→ Exercise prompt
Please write out the spinning and weaving thread below word for word, everything from "If you can find" down to "wheel to look for.".

→ Text block
:::::

Welcome to our little nitch. Glad to see your wheels and your yarn is amazing. I'm jealous you have a co-op near by I have a few farms around but mostly to far away. Lets see pictures of your shawl pins I'm sure they are Oh so pretty. I'm sure you will have enough spun yarn to make your shawl it looks like you are on your way. Keep it up we want to see pictures of the shawl when it is done. I have an old ashford for spinning I call her old red. Someone painted her before I got her she takes care of me though.


----------



## ilmacheryl

I was out of town & couldn't access any photos of my wheel. Home now.... The blue tape is to remind me which direction to spin & which to ply. The wheel is an Ashford traditional. The loom is an Ashford knitter's loom & can be taken off the stand & folded with a project on it & taken along. I don't have anything on it at this time except for a single placemat that is finished. It was a trial project, so I have only done one of them. Guess I should do at least one more.....


----------



## ilmacheryl

Cdambro said:


> I am thrilled with this new category so thank you.
> 
> I am new to spinning and trying to learn on a Navaho and drop spindle. I have to say it is challenging. Would lo love to get a wheel but not in the budget unless I see a yard sale find. Even then, wouldn't know really what to look for. Seems to me like a real challenge to even decide which to buy.
> 
> So looking forward to reading and seeing everyone's spinning posts.


If you can find a shop that sells spinning wheels, talk to someone & test drive several. That was how I chose my wheel. I didn't buy one from them, but I learned what type of wheel to look for.


----------



## mama879

Here is my old red spinning wheel and my loom.


----------



## mama879

This is my first finished table runner and my second. Both wer'e gifts. I'm just working out the details for a shawl.


----------



## Spinningmary

That is a picture of the finished shawl! It was woven on two ridged heddle looms. My husband made the shawl pins.
Gail is modelling it standing beside a traditional shepherds hut.


----------



## nellig

I have six wheels and a gazillion drop spindles, all acquired in the 90's. I have three weavers--2 tabletop looms and a 32 to 35 (not sure how to measure it), Schacht, rigid heddle floor loom. While I was working, I didn't have much time for these, but now that I am retired, I am enjoying them. I have lots of white raw wool and have been experimenting with dying with koolade aid and food coloring. I have to graduate from them though, as I want deeper colors. I used to use Procion, but had to leave the dyes and the cooking gear behind when I moved. The thought of rebuilding all of that overwhelms me and will stretch my limited budget. Meantime, I am having fun.

:::::

→ Data section
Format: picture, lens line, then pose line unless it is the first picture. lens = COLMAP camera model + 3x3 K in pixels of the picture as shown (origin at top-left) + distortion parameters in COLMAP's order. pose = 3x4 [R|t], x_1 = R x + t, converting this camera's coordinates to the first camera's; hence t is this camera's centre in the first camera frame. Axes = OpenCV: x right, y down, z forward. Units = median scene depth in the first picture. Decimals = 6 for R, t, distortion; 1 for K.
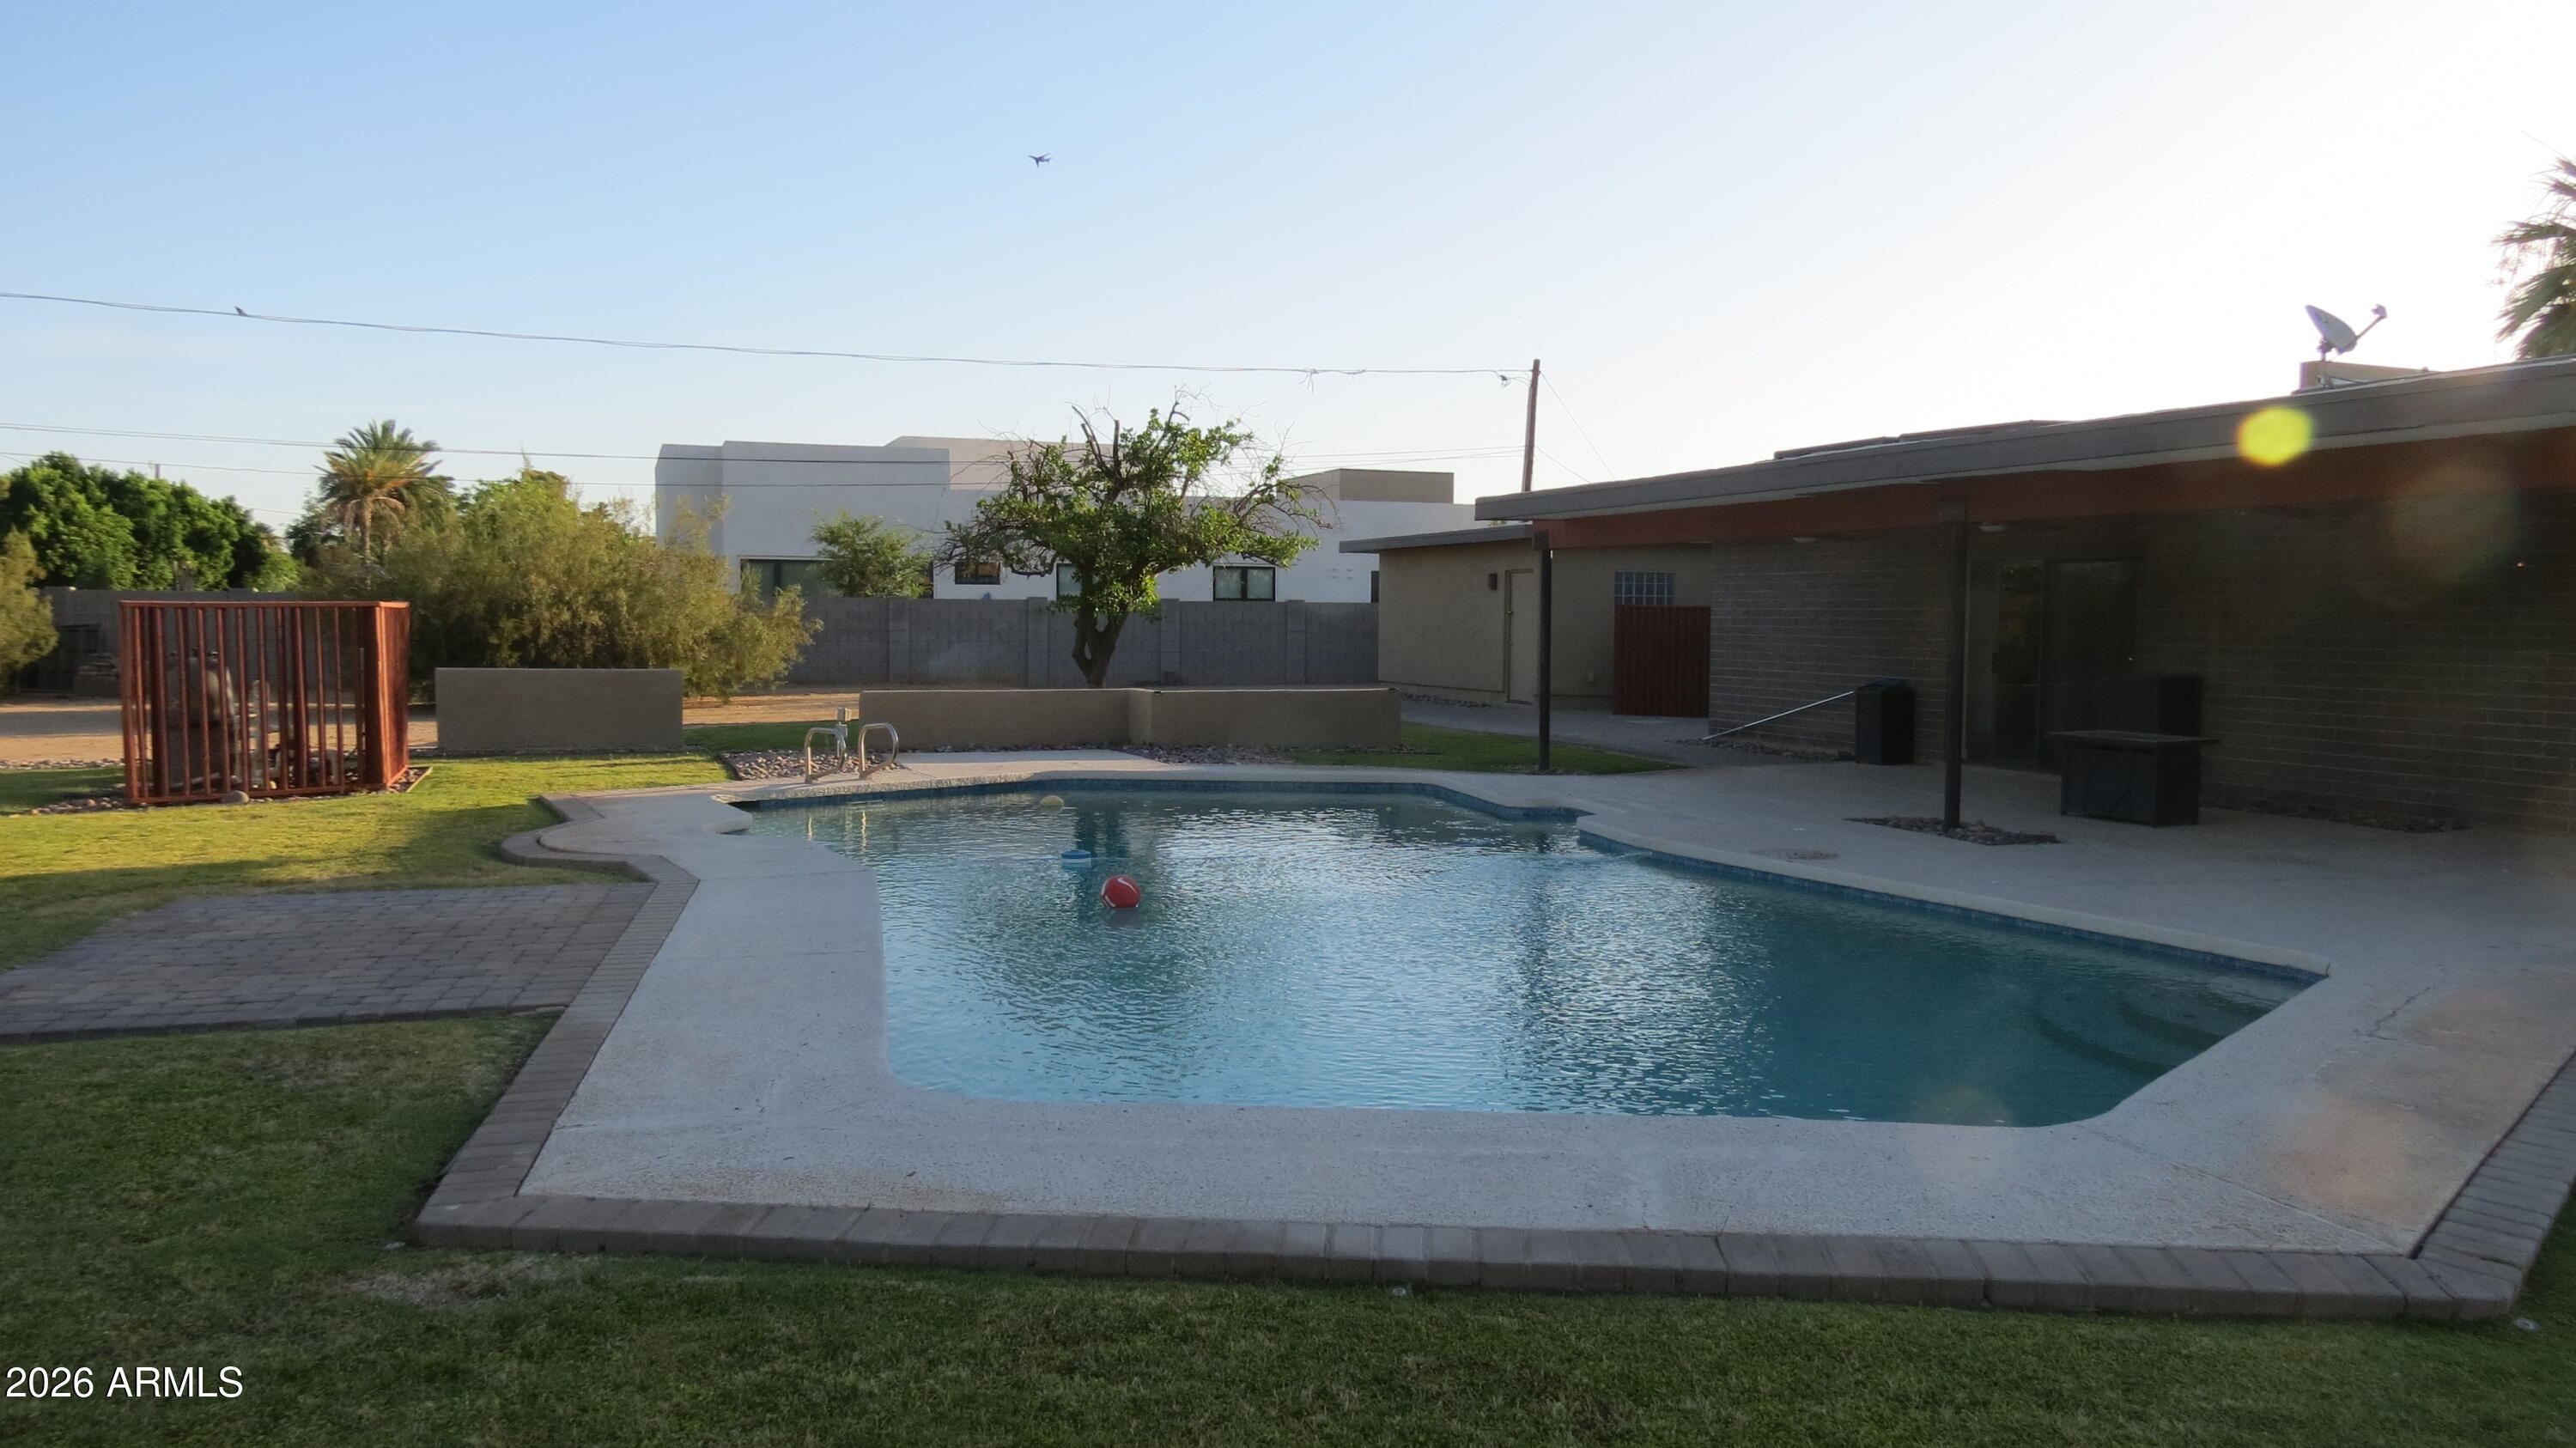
lens RADIAL K [[1826.9, 0, 1293.9], [0, 1826.9, 732.3], [0, 0, 1]] dist [-0.025082, 0.012173]
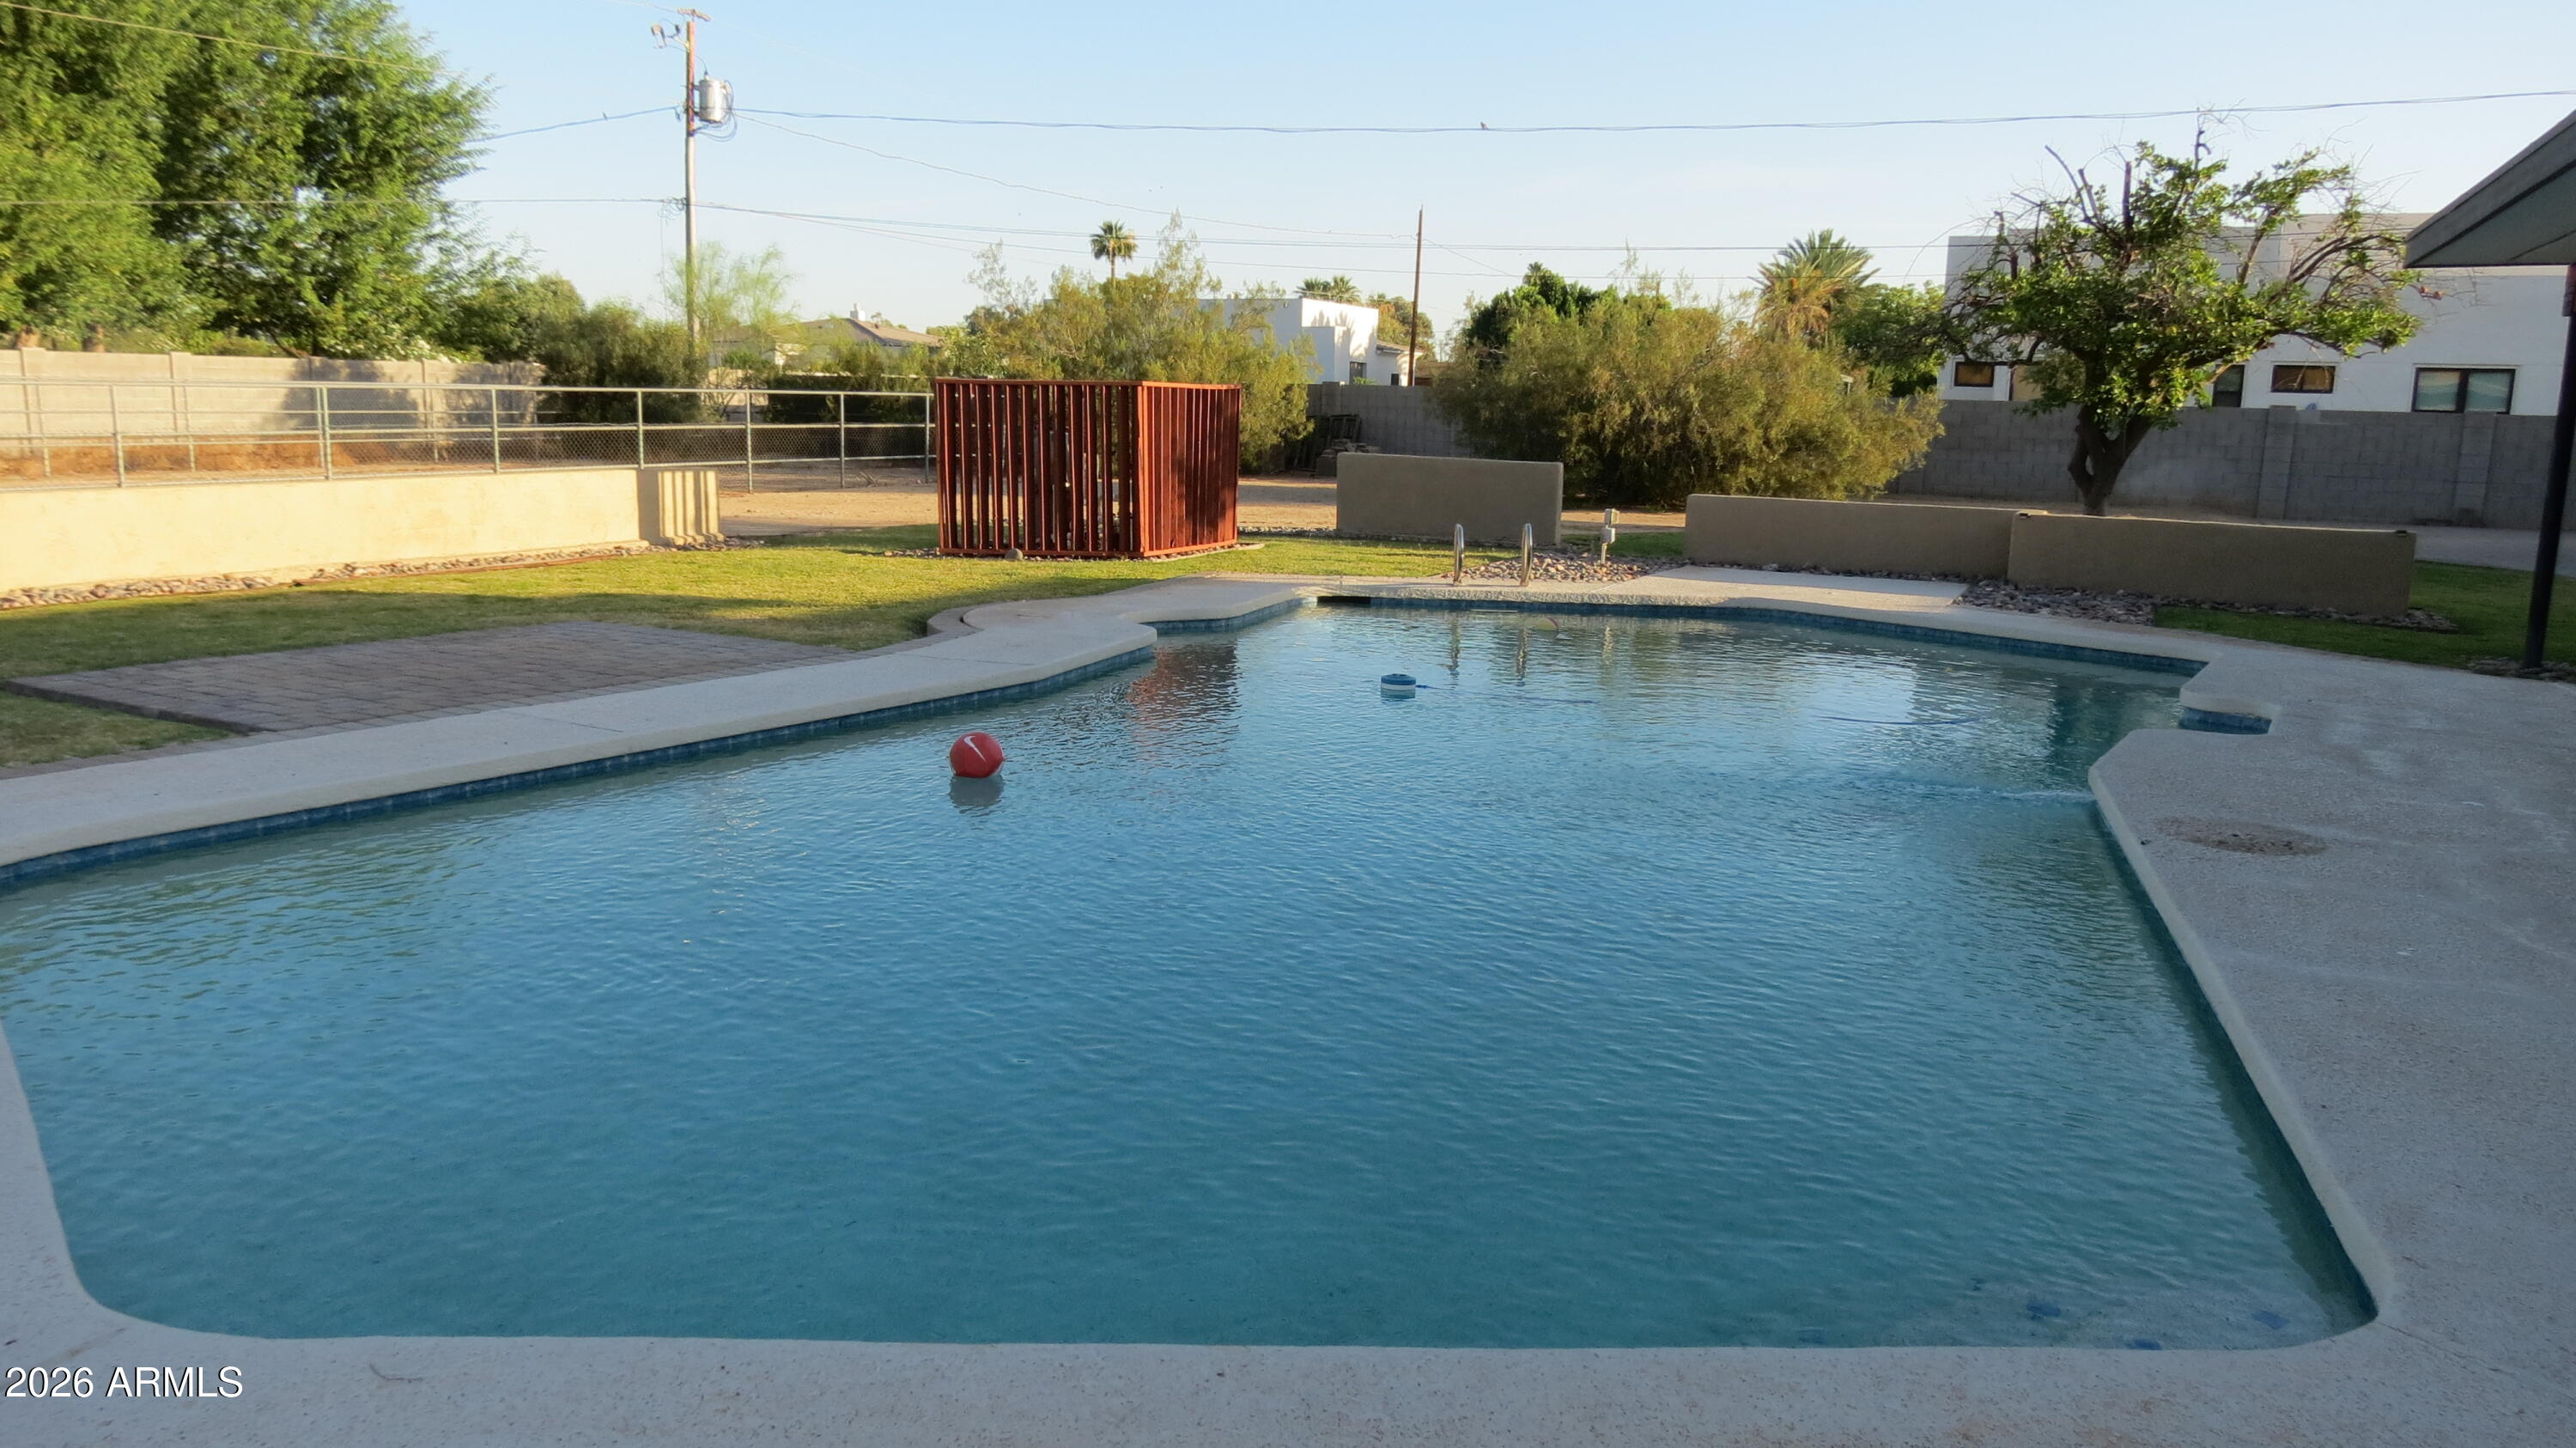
lens RADIAL K [[1826.9, 0, 1293.9], [0, 1826.9, 732.3], [0, 0, 1]] dist [-0.025082, 0.012173]
pose [[0.697897, 0.138886, -0.702602, 0.218483], [-0.067781, 0.989422, 0.128256, -0.007254], [0.712983, -0.041886, 0.699929, 0.196851]]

:::::

→ Answer to this task
If you can find a shop that sells spinning wheels, talk to someone & test drive several. That was how I chose my wheel. I didn't buy one from them, but I learned what type of wheel to look for.